States can adopt a specific framework to help scale palliative care via Medicaid, according to a recent study published in Health Affairs.
Currently, the ability to scale palliative care nationally is limited by several obstacles. Among them are lack of awareness and workforce shortages. Another barrier is low reimbursement through Medicare that only covers physician and nurse practitioner services and does not pay for the full range of interdisciplinary care.
In the midst of this, some states have tried to improve palliative care access among their Medicaid populations in hopes of reducing unnecessary and expensive emergency room visits and hospital stays.
“Recognizing these challenges and federal inertia, states are increasingly implementing strategies to raise awareness, strengthen the palliative care workforce, and reform reimbursement to better support people living with serious illness …” the study authors wrote. “Over the past 15 years, states have increasingly adopted policies related to palliative care for people living with serious illness.”

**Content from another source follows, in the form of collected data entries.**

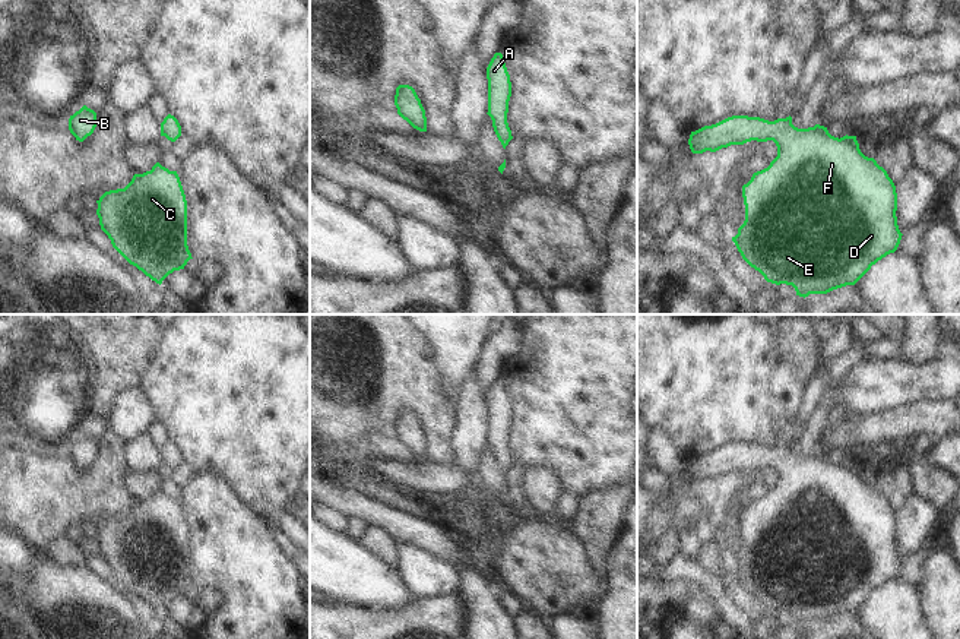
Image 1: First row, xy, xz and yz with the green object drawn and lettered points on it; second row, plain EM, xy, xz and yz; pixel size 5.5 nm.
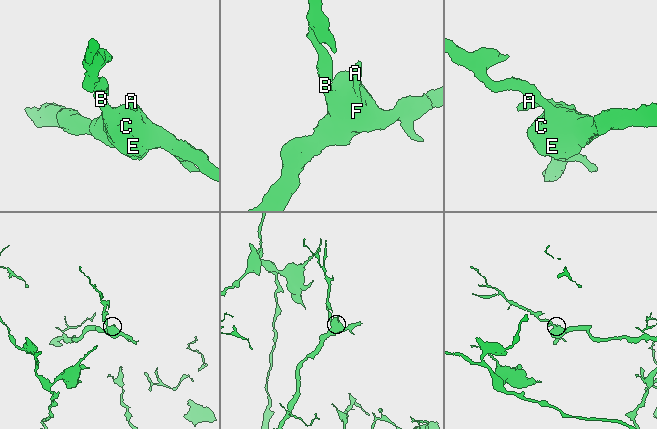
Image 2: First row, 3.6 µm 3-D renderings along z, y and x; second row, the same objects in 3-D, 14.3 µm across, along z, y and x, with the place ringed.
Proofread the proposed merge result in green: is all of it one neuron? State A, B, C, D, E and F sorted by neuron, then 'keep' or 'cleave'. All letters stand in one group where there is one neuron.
A B C D E F; keep

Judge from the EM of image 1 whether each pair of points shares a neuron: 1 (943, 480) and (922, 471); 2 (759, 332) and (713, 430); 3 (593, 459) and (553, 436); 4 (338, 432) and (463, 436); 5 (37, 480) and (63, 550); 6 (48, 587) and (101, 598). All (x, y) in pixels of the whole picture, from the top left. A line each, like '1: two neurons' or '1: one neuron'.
1: one neuron
2: one neuron
3: one neuron
4: two neurons
5: two neurons
6: one neuron

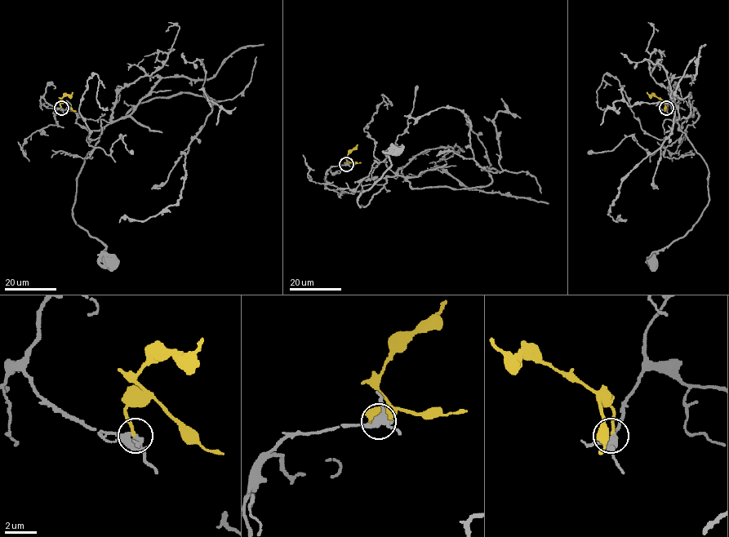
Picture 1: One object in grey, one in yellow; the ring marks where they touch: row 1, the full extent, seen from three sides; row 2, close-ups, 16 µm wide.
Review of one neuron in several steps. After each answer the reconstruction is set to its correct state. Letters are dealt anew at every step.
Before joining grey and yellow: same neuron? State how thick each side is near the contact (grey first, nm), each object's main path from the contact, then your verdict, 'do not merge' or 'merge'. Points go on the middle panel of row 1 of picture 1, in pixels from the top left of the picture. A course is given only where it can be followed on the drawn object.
calibres 360 and 160 nm; course grey (346, 165), (327, 170), (326, 186), (353, 193), (362, 180), (385, 178), (366, 206), (360, 193), (394, 152); course yellow (346, 164), (346, 158), (357, 144); do not merge

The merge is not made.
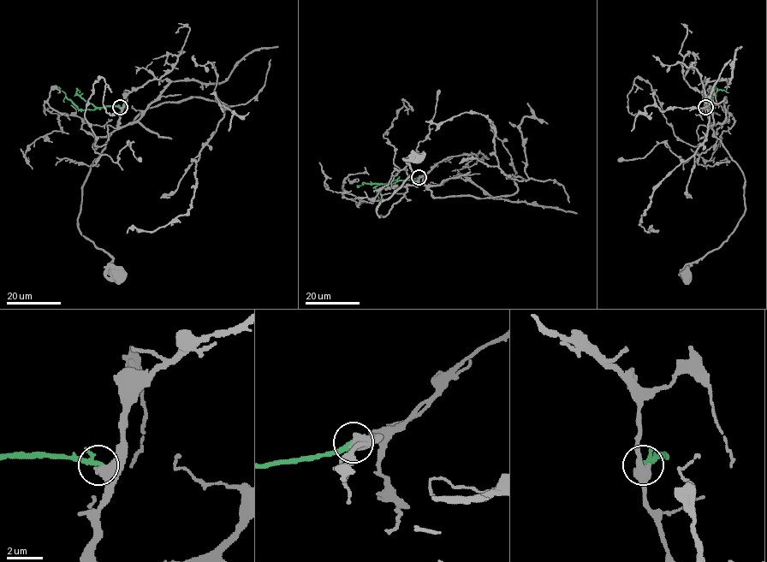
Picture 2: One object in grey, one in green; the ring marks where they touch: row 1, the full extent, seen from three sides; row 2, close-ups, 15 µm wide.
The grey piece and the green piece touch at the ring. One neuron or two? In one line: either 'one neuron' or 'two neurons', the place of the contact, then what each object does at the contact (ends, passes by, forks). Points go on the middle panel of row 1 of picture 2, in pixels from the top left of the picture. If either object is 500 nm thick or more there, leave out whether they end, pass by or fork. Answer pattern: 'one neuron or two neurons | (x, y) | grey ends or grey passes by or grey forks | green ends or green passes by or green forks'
two neurons | (419, 177)

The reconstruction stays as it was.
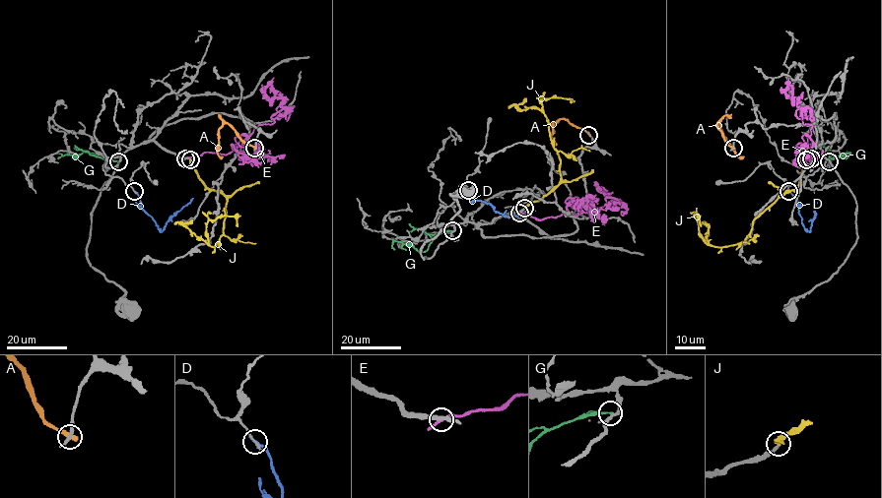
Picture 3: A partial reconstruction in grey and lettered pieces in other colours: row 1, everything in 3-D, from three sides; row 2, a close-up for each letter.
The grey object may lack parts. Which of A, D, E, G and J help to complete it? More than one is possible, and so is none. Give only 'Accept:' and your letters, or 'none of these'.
Accept: J

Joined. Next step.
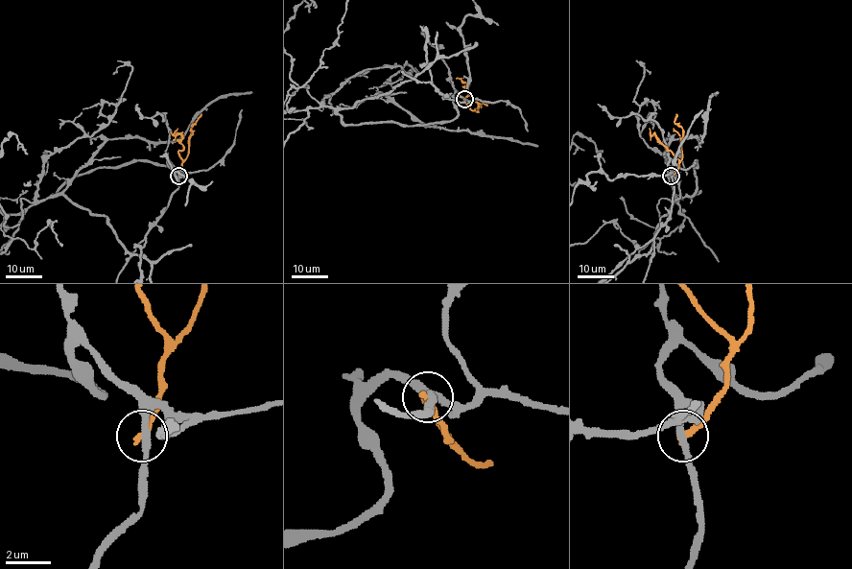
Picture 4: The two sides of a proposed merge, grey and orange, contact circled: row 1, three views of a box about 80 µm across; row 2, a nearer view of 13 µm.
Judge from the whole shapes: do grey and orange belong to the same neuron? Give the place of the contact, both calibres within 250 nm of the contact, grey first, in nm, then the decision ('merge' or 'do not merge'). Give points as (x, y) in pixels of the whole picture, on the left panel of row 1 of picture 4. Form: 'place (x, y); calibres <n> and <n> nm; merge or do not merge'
place (178, 176); calibres 260 and 280 nm; do not merge

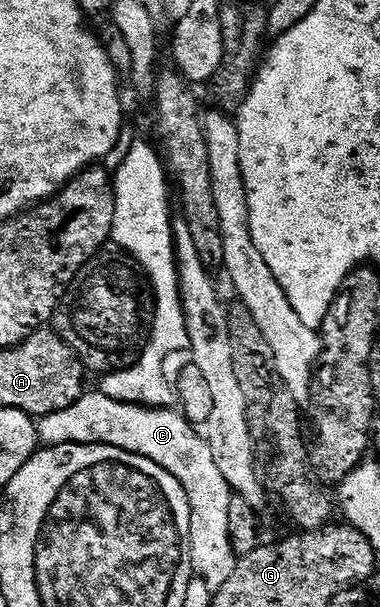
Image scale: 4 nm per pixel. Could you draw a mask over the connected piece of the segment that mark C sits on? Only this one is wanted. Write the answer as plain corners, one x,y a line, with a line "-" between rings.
101,393
82,394
68,409
60,409
37,420
38,437
43,444
59,447
65,443
103,443
140,457
156,461
160,469
172,473
184,489
190,506
190,569
211,589
217,589
232,577
239,558
228,535
228,505
231,497
228,481
212,458
212,449
178,409
141,407
139,403
116,401

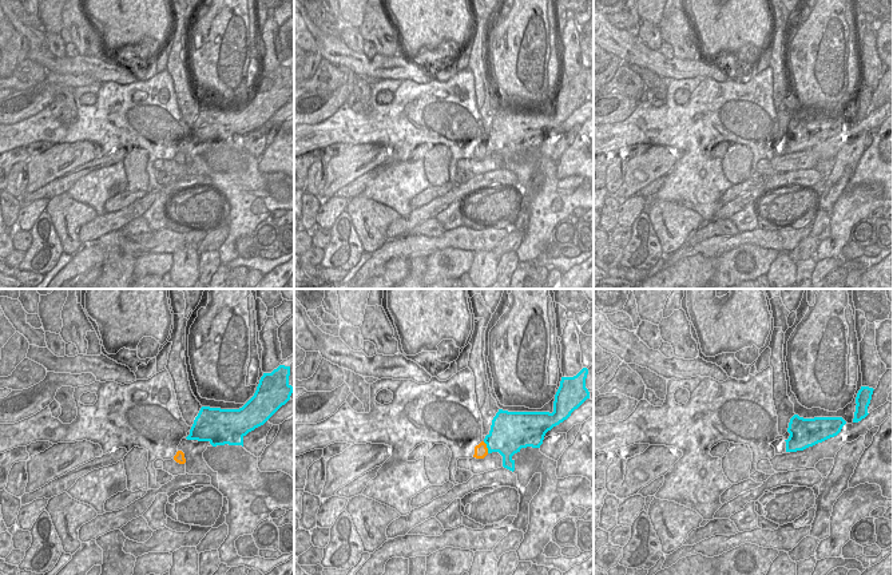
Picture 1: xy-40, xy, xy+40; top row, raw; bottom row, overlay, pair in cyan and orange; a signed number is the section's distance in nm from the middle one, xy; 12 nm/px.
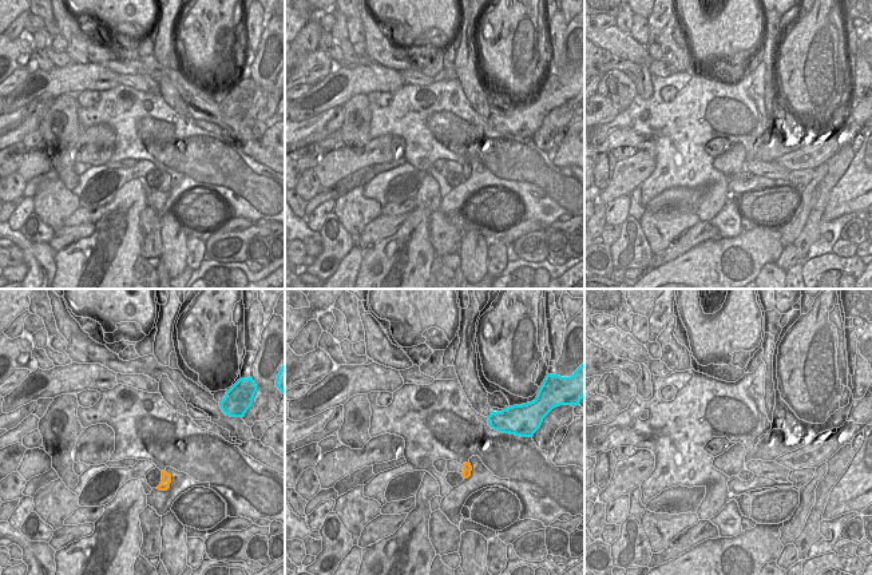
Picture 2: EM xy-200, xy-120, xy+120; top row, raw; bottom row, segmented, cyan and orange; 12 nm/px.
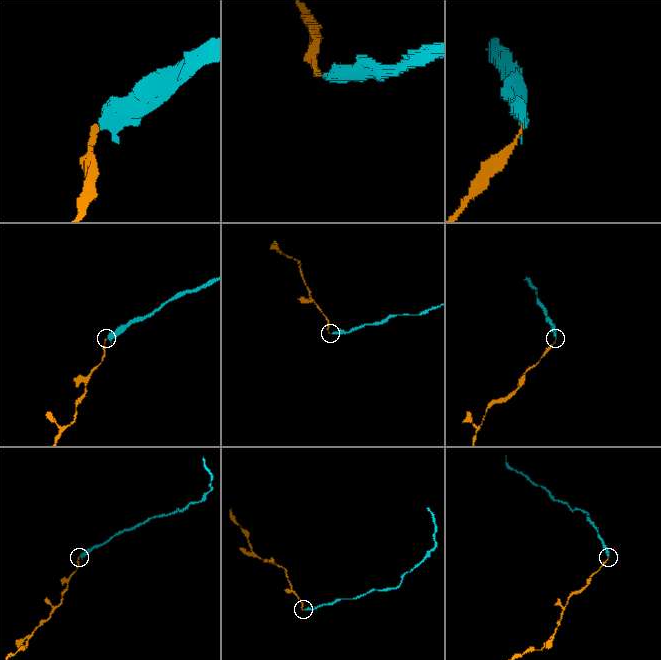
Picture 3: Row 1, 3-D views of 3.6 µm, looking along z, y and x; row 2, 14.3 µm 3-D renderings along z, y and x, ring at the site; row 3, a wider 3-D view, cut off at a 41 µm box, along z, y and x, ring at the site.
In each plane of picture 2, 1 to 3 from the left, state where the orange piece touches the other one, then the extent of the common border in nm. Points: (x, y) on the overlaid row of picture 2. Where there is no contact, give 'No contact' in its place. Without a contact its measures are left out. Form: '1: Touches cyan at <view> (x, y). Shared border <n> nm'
1: No contact
2: No contact
3: No contact

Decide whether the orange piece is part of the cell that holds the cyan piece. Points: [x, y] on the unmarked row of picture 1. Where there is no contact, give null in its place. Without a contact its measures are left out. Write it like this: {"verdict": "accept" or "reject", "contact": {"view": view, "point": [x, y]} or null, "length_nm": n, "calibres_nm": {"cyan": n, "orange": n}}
{"verdict": "reject", "contact": {"view": "xy", "point": [487, 147]}, "length_nm": 160, "calibres_nm": {"cyan": 380, "orange": 160}}

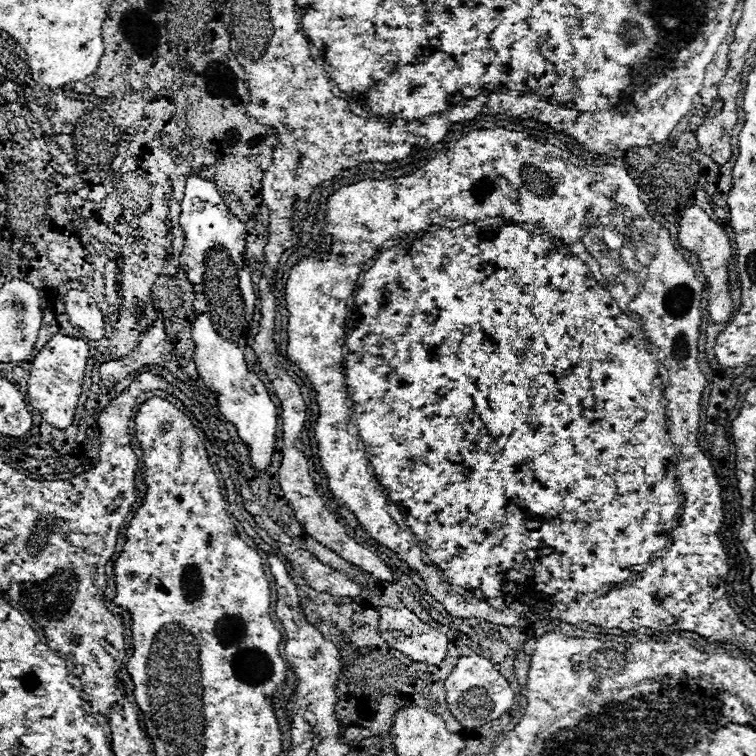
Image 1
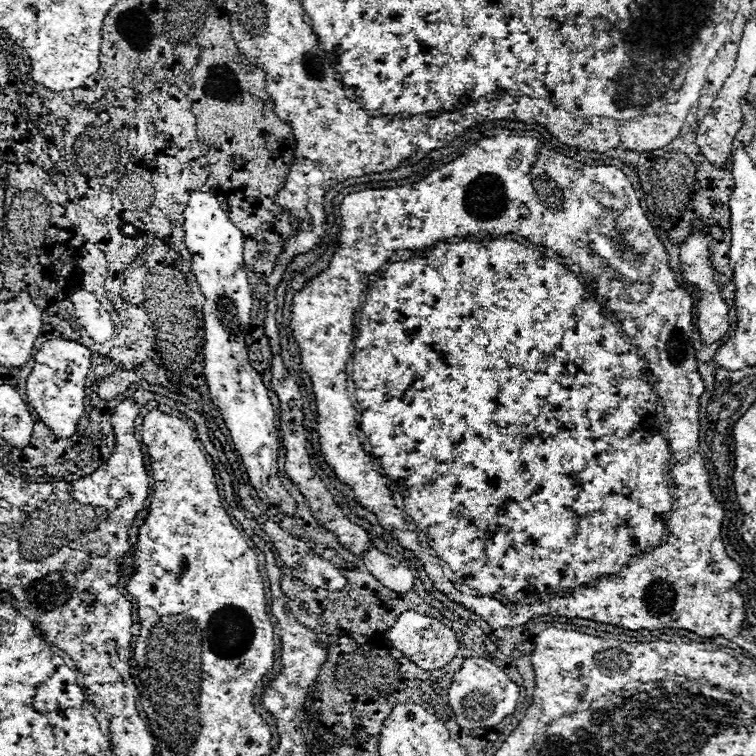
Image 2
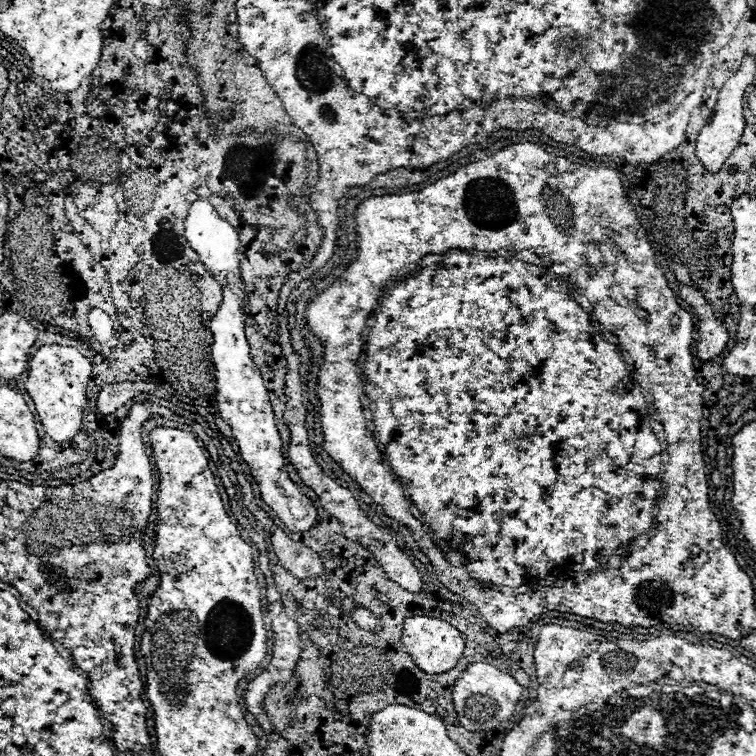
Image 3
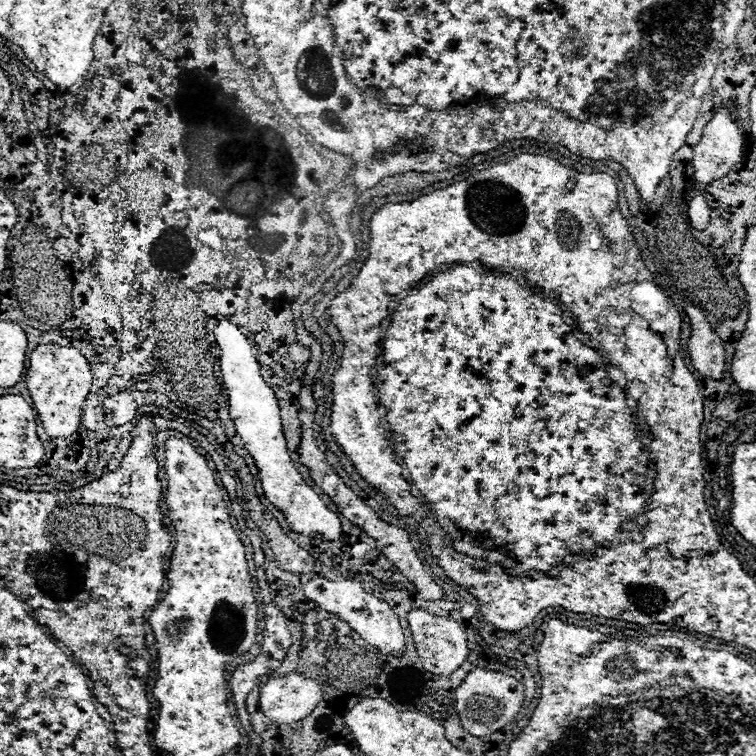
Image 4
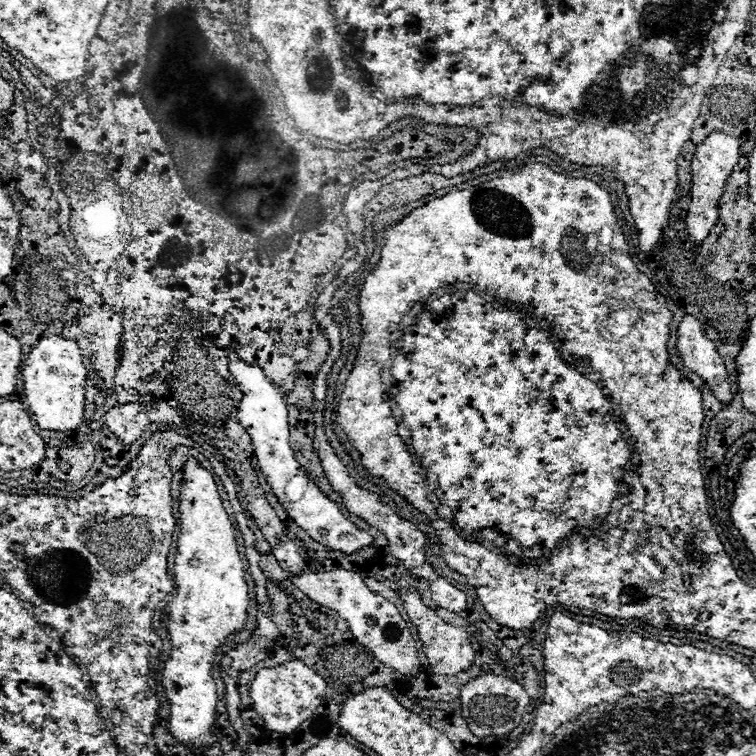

As of 2024, nine states have implemented a comprehensive adult palliative care benefit, the study indicated. About 33 have established a serious illness task force to explore the issue, and eight states have established a pediatric palliative care benefit.
States can expand access further using a Engage, Design, Integrate, and Bundle (EDIB) methodology, the study authors contend.
This includes the following, according to the authors:
- Engage: To scale community-based palliative care, states must engage patients, families, providers, and health systems.
- Design: States should define palliative care elements including the core teams and services needed to support high-quality care for serious illness.
- Integration: States should assess the state landscape to identify mechanisms for integrating aspects of palliative care into existing contracts.
- Bundle: States should support specialty palliative care interdisciplinary teams through bundled reimbursement and standardized benefits across care settings.
States would also need to collect data on palliative care and quality measures.
“States can add language to managed care contracts to require data collection for palliative care-related quality measures, such as pain management and quality of life,” the authors wrote. “Other measures states may choose to incorporate include care manager skills training, care manager assessments, and referrals to palliative care.”